Work required: A word-for-word copy of the entries below is required.

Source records
__________
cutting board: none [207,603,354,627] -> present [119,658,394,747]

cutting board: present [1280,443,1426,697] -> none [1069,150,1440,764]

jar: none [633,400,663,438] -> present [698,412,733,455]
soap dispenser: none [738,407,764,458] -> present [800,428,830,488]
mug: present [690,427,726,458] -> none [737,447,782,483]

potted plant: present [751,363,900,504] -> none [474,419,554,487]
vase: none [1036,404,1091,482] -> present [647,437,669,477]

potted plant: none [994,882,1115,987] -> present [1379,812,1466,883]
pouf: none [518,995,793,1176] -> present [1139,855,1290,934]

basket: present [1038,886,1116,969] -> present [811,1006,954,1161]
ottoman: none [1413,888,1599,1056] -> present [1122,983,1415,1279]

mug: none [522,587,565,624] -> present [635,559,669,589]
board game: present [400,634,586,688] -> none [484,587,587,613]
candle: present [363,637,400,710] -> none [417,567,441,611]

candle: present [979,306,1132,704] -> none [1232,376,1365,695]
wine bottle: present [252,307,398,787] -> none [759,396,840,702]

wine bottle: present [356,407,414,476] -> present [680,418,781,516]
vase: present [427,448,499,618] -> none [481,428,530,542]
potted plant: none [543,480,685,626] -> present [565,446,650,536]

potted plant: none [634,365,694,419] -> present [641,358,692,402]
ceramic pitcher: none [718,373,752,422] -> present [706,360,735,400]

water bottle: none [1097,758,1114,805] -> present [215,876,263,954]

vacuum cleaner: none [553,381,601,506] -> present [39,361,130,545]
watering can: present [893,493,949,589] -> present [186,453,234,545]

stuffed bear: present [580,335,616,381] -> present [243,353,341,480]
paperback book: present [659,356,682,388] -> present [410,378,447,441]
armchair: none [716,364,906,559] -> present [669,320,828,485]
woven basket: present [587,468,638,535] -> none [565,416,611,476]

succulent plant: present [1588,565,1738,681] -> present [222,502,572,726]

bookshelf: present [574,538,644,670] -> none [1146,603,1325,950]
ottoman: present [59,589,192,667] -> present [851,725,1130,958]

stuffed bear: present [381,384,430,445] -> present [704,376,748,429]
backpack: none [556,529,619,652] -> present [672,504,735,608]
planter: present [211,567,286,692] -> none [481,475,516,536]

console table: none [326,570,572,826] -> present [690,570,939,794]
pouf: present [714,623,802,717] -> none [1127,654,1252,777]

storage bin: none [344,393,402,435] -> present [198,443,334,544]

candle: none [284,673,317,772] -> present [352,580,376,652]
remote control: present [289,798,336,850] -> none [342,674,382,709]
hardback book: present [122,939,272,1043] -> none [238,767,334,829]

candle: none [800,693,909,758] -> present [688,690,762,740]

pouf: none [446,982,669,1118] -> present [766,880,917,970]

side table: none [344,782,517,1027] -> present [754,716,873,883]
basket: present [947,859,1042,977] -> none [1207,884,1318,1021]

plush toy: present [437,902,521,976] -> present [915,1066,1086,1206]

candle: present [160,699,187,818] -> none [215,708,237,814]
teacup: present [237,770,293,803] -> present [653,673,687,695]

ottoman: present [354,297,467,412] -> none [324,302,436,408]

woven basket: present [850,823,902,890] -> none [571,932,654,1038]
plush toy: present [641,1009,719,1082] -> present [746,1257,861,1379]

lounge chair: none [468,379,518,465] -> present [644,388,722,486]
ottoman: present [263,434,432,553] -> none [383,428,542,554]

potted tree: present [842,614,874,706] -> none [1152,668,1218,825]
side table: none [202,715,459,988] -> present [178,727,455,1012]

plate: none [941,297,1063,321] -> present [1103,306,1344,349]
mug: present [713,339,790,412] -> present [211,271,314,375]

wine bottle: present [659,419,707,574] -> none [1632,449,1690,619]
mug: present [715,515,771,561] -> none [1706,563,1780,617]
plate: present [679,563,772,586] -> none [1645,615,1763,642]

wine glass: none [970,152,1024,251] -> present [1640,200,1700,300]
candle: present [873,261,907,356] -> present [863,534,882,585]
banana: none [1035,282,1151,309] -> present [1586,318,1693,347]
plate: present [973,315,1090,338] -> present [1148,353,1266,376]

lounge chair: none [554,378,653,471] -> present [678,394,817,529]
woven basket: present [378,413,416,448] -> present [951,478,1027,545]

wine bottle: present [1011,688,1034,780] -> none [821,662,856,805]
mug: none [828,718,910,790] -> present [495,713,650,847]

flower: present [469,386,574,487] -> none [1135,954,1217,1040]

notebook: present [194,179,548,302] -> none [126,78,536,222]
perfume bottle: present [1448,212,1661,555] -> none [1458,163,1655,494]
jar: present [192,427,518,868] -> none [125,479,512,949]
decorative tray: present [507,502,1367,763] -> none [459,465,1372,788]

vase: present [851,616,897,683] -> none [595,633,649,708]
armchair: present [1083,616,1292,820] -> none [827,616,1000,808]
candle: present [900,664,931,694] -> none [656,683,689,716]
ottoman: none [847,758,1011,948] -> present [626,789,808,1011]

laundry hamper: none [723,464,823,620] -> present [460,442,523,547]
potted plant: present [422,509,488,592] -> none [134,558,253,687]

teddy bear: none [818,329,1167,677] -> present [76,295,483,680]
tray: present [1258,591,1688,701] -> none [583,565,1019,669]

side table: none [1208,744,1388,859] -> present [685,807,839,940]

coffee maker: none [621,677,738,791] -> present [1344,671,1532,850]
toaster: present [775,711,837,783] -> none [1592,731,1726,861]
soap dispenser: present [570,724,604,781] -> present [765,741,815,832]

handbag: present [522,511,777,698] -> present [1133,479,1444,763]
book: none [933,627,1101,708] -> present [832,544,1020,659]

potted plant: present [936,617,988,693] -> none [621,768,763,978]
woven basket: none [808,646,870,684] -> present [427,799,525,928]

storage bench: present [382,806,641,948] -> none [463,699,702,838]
__________
Response to the task:
cutting board: none [207,603,354,627] -> present [119,658,394,747]

cutting board: present [1280,443,1426,697] -> none [1069,150,1440,764]

jar: none [633,400,663,438] -> present [698,412,733,455]
soap dispenser: none [738,407,764,458] -> present [800,428,830,488]
mug: present [690,427,726,458] -> none [737,447,782,483]

potted plant: present [751,363,900,504] -> none [474,419,554,487]
vase: none [1036,404,1091,482] -> present [647,437,669,477]

potted plant: none [994,882,1115,987] -> present [1379,812,1466,883]
pouf: none [518,995,793,1176] -> present [1139,855,1290,934]

basket: present [1038,886,1116,969] -> present [811,1006,954,1161]
ottoman: none [1413,888,1599,1056] -> present [1122,983,1415,1279]

mug: none [522,587,565,624] -> present [635,559,669,589]
board game: present [400,634,586,688] -> none [484,587,587,613]
candle: present [363,637,400,710] -> none [417,567,441,611]

candle: present [979,306,1132,704] -> none [1232,376,1365,695]
wine bottle: present [252,307,398,787] -> none [759,396,840,702]

wine bottle: present [356,407,414,476] -> present [680,418,781,516]
vase: present [427,448,499,618] -> none [481,428,530,542]
potted plant: none [543,480,685,626] -> present [565,446,650,536]

potted plant: none [634,365,694,419] -> present [641,358,692,402]
ceramic pitcher: none [718,373,752,422] -> present [706,360,735,400]

water bottle: none [1097,758,1114,805] -> present [215,876,263,954]

vacuum cleaner: none [553,381,601,506] -> present [39,361,130,545]
watering can: present [893,493,949,589] -> present [186,453,234,545]

stuffed bear: present [580,335,616,381] -> present [243,353,341,480]
paperback book: present [659,356,682,388] -> present [410,378,447,441]
armchair: none [716,364,906,559] -> present [669,320,828,485]
woven basket: present [587,468,638,535] -> none [565,416,611,476]

succulent plant: present [1588,565,1738,681] -> present [222,502,572,726]

bookshelf: present [574,538,644,670] -> none [1146,603,1325,950]
ottoman: present [59,589,192,667] -> present [851,725,1130,958]

stuffed bear: present [381,384,430,445] -> present [704,376,748,429]
backpack: none [556,529,619,652] -> present [672,504,735,608]
planter: present [211,567,286,692] -> none [481,475,516,536]

console table: none [326,570,572,826] -> present [690,570,939,794]
pouf: present [714,623,802,717] -> none [1127,654,1252,777]

storage bin: none [344,393,402,435] -> present [198,443,334,544]

candle: none [284,673,317,772] -> present [352,580,376,652]
remote control: present [289,798,336,850] -> none [342,674,382,709]
hardback book: present [122,939,272,1043] -> none [238,767,334,829]

candle: none [800,693,909,758] -> present [688,690,762,740]

pouf: none [446,982,669,1118] -> present [766,880,917,970]

side table: none [344,782,517,1027] -> present [754,716,873,883]
basket: present [947,859,1042,977] -> none [1207,884,1318,1021]

plush toy: present [437,902,521,976] -> present [915,1066,1086,1206]

candle: present [160,699,187,818] -> none [215,708,237,814]
teacup: present [237,770,293,803] -> present [653,673,687,695]

ottoman: present [354,297,467,412] -> none [324,302,436,408]

woven basket: present [850,823,902,890] -> none [571,932,654,1038]
plush toy: present [641,1009,719,1082] -> present [746,1257,861,1379]

lounge chair: none [468,379,518,465] -> present [644,388,722,486]
ottoman: present [263,434,432,553] -> none [383,428,542,554]

potted tree: present [842,614,874,706] -> none [1152,668,1218,825]
side table: none [202,715,459,988] -> present [178,727,455,1012]

plate: none [941,297,1063,321] -> present [1103,306,1344,349]
mug: present [713,339,790,412] -> present [211,271,314,375]

wine bottle: present [659,419,707,574] -> none [1632,449,1690,619]
mug: present [715,515,771,561] -> none [1706,563,1780,617]
plate: present [679,563,772,586] -> none [1645,615,1763,642]

wine glass: none [970,152,1024,251] -> present [1640,200,1700,300]
candle: present [873,261,907,356] -> present [863,534,882,585]
banana: none [1035,282,1151,309] -> present [1586,318,1693,347]
plate: present [973,315,1090,338] -> present [1148,353,1266,376]

lounge chair: none [554,378,653,471] -> present [678,394,817,529]
woven basket: present [378,413,416,448] -> present [951,478,1027,545]

wine bottle: present [1011,688,1034,780] -> none [821,662,856,805]
mug: none [828,718,910,790] -> present [495,713,650,847]

flower: present [469,386,574,487] -> none [1135,954,1217,1040]

notebook: present [194,179,548,302] -> none [126,78,536,222]
perfume bottle: present [1448,212,1661,555] -> none [1458,163,1655,494]
jar: present [192,427,518,868] -> none [125,479,512,949]
decorative tray: present [507,502,1367,763] -> none [459,465,1372,788]

vase: present [851,616,897,683] -> none [595,633,649,708]
armchair: present [1083,616,1292,820] -> none [827,616,1000,808]
candle: present [900,664,931,694] -> none [656,683,689,716]
ottoman: none [847,758,1011,948] -> present [626,789,808,1011]

laundry hamper: none [723,464,823,620] -> present [460,442,523,547]
potted plant: present [422,509,488,592] -> none [134,558,253,687]

teddy bear: none [818,329,1167,677] -> present [76,295,483,680]
tray: present [1258,591,1688,701] -> none [583,565,1019,669]

side table: none [1208,744,1388,859] -> present [685,807,839,940]

coffee maker: none [621,677,738,791] -> present [1344,671,1532,850]
toaster: present [775,711,837,783] -> none [1592,731,1726,861]
soap dispenser: present [570,724,604,781] -> present [765,741,815,832]

handbag: present [522,511,777,698] -> present [1133,479,1444,763]
book: none [933,627,1101,708] -> present [832,544,1020,659]

potted plant: present [936,617,988,693] -> none [621,768,763,978]
woven basket: none [808,646,870,684] -> present [427,799,525,928]

storage bench: present [382,806,641,948] -> none [463,699,702,838]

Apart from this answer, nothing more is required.